Peut-être cela vient du fait que je suis de formation biologiste et non mathématicienne. Ainsi, pour tout comprendre, je n’ai pas le bagage nécessaire et ce livre navigue entre de la très bonne vulgarisation et des passages faisant appel à des connaissances plus pointues. Du coup, le chapitre « Le déséquilibre de la nature » m’a particulièrement plu, les exemples de requins, crevettes, mouches, scarabées… étant pour moi très parlant. De même, les exemples en médecine ainsi que l’exemple pratique concernant les ressorts raconté dans le livre et auquel l’auteur a travaillé sont juste parfaits pour mieux comprendre tout ce que cette branche des mathématiques apporte non seulement en théorie mais aussi en applications.

Un petit reproche à l’édition de poche: certaines des figures présentées ne sont franchement pas visibles…et je pense qu’un bon livre sur le chaos en couleur serait beaucoup plus parlant, ce qui est difficile en édition de poche.

Comme j’ai déjà travaillé sur ce sujet, ce livre m’a permis de me remettre en tête plusieurs principes de base. Et, pour aller plus loin, je vais me pencher sur d’autres ouvrages. Cependant, les exemples de Ian Stewart en biologie étant vraiment très bien décrits, je pense lire son livre « Les mathématiques du vivant : Ou la clé des mystères de l’existence »…j’irai peut-être faire un petit tour en librairie avant pour voir les illustrations et si je l’achète en Broché ou Poche !

Pour finir, cette lecture m’a inspiré un TP (Travaux Pratiques), ancienne habitude d’étudiante, où j’ai pris comme sujet la météo à Lyon: « Climat: Y a t’il des attracteurs étranges par saison ? » . Ce n’est qu’une petite hypothèse personnelle et peut-être sans fondement mathématiques mais il faut bien se laisser tenter par cette science si exceptionnelle.
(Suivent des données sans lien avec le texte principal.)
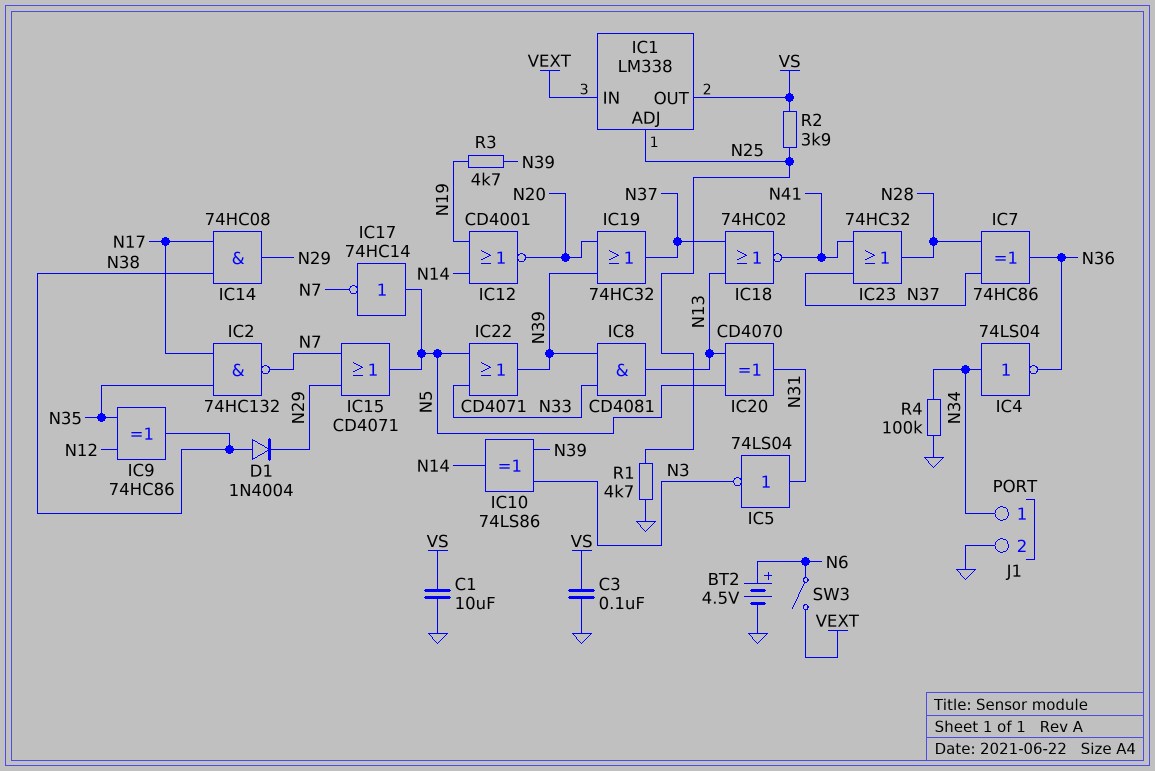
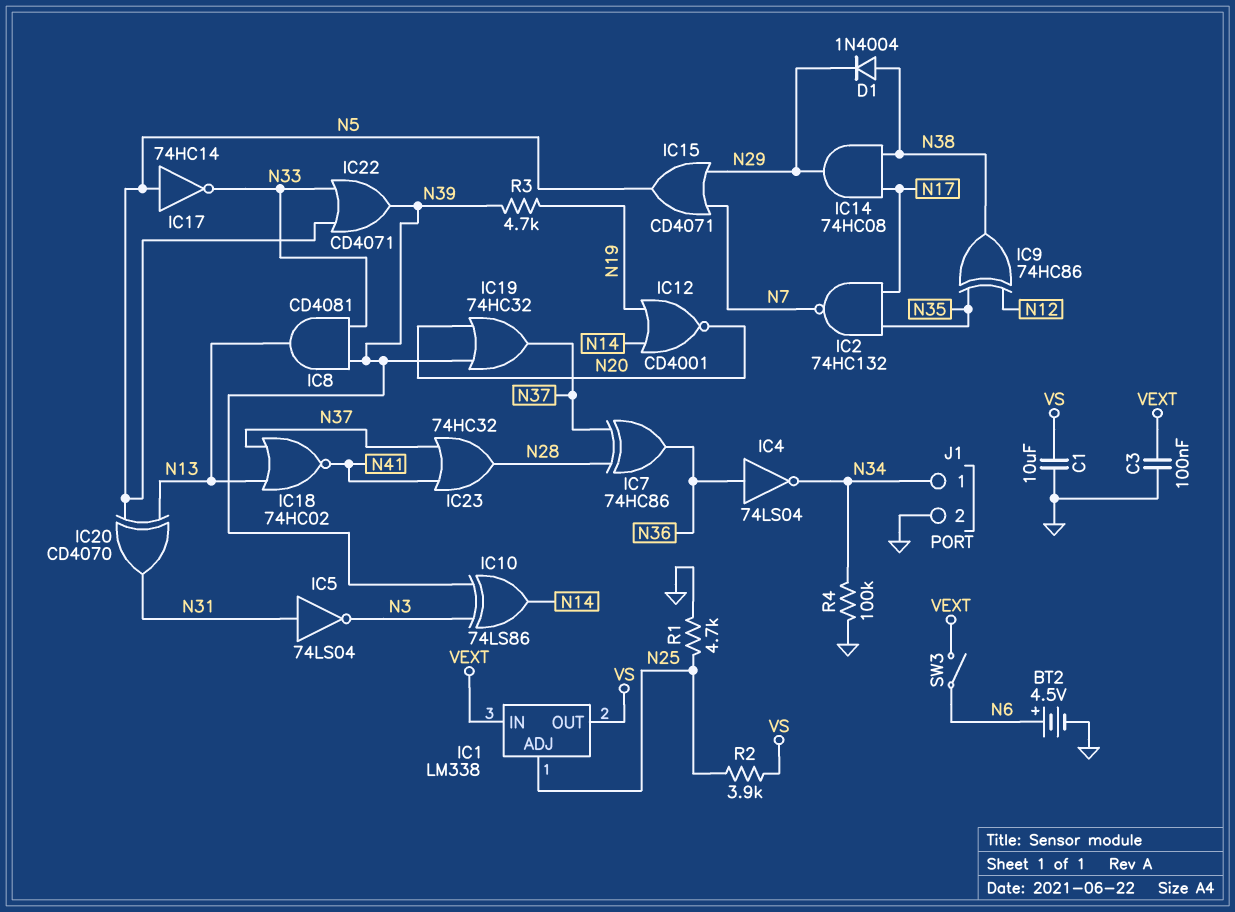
C3: 100nF (GND, VS) -> 100nF (GND, VEXT)
IC4: NOT 74LS04 (in N34, out N36) -> NOT 74LS04 (in N36, out N34)
IC17: NOT 74HC14 (in N5, out N7) -> NOT 74HC14 (in N5, out N33)

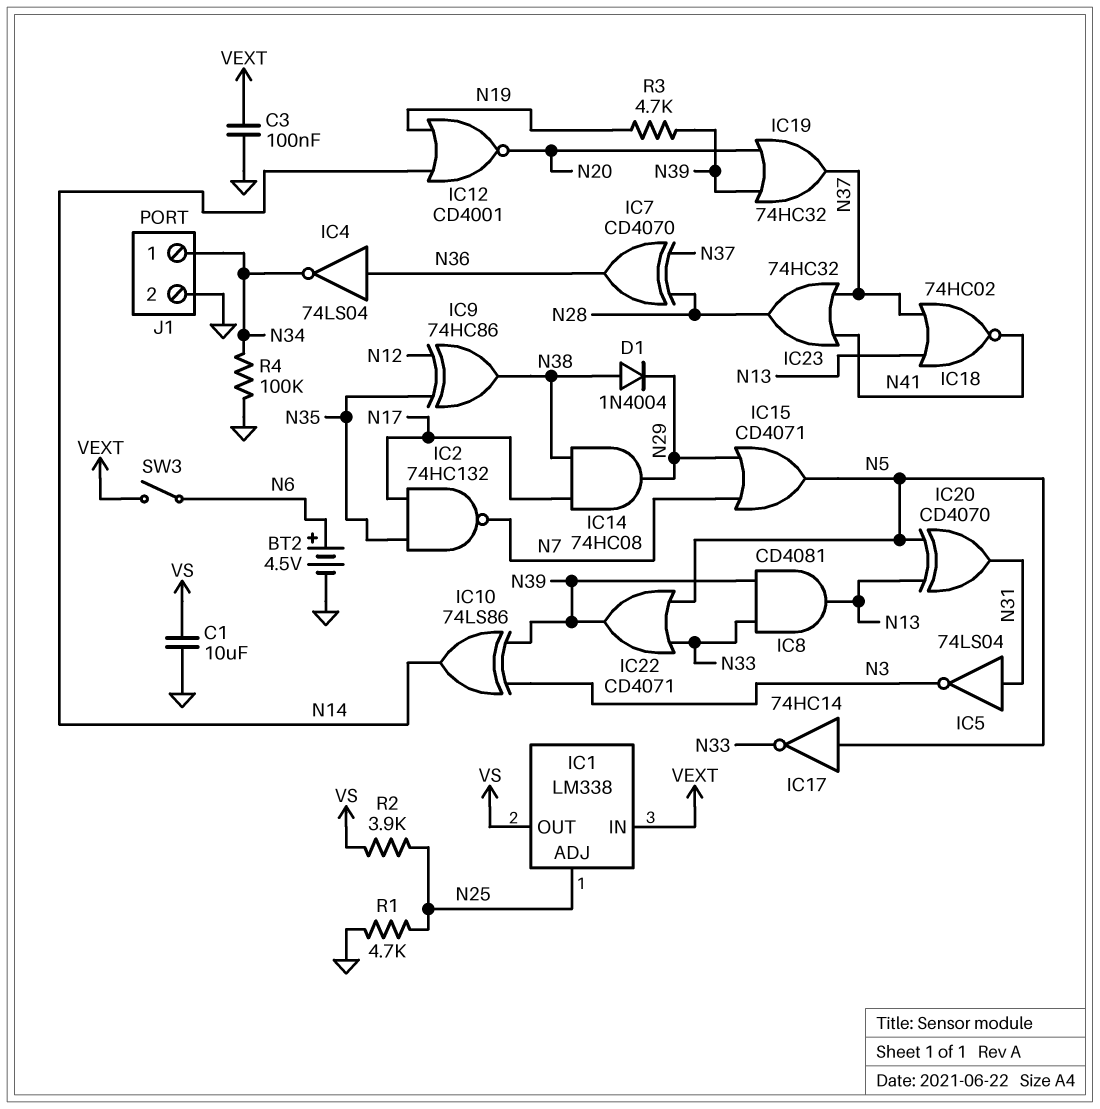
IC7: XOR 74HC86 (in N28, in N37, out N36) -> XOR CD4070 (in N28, in N37, out N36)

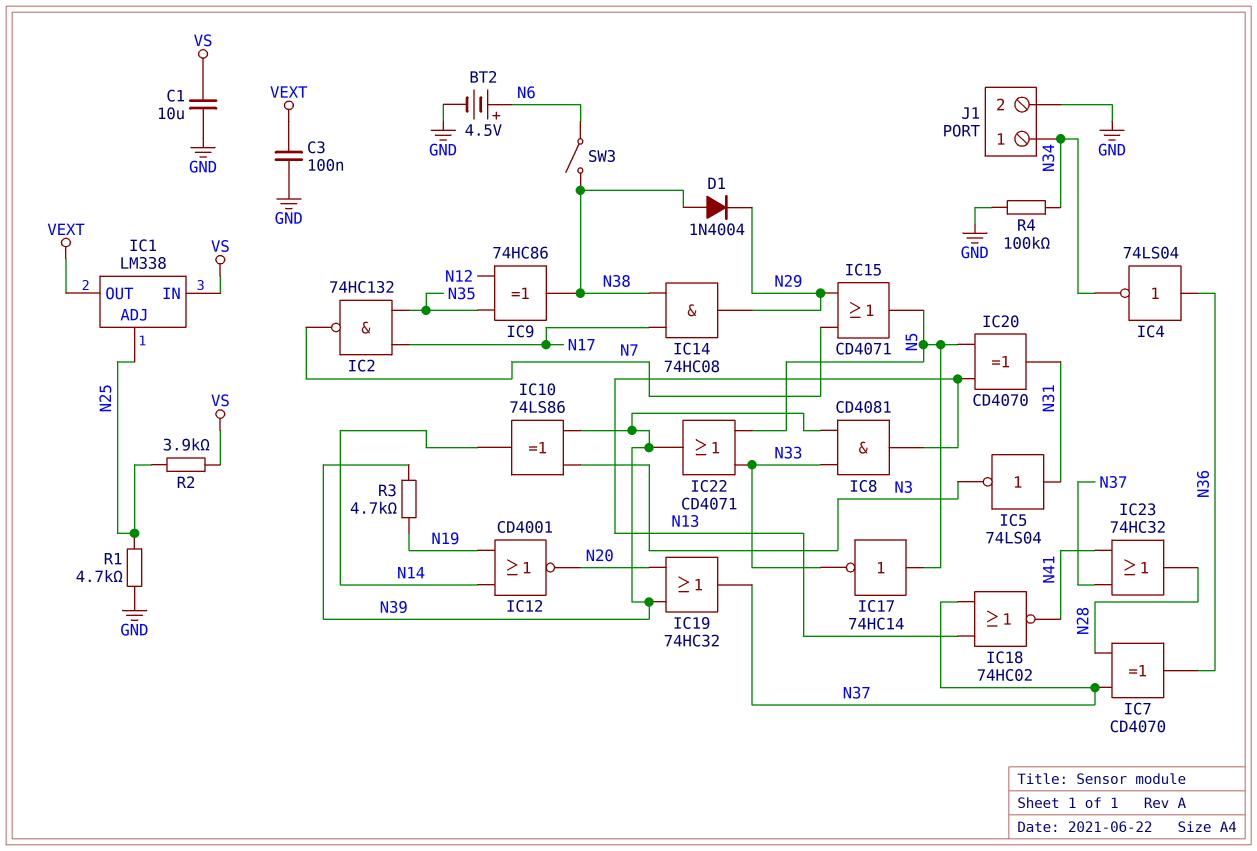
IC1 pin IN: VEXT -> VS
IC1 pin OUT: VS -> VEXT
SW3: switch (N6, VEXT) -> switch (N6, N38)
Climat: Y a t’il des attracteurs étranges par saison ?

Je viens juste de finir le livre de Ian Stewart, Dieu joue-t-il aux dés? Les mathématiques du chaos  Il m’a permis de me remettre à l’esprit les grands principes de la théorie du chaos, sujet passionnant.

Comme toujours, quand je lis des livres de vulgarisation scientifique, cela me donne plein d’idées d’applications dans la vie courante. Et comme cette année nous avons un printemps avec des énormes variations de températures, cela m’a évidemment fait me poser la question suivante: « Ces variations de grande amplitude sont-elles liées au changement climatique ? »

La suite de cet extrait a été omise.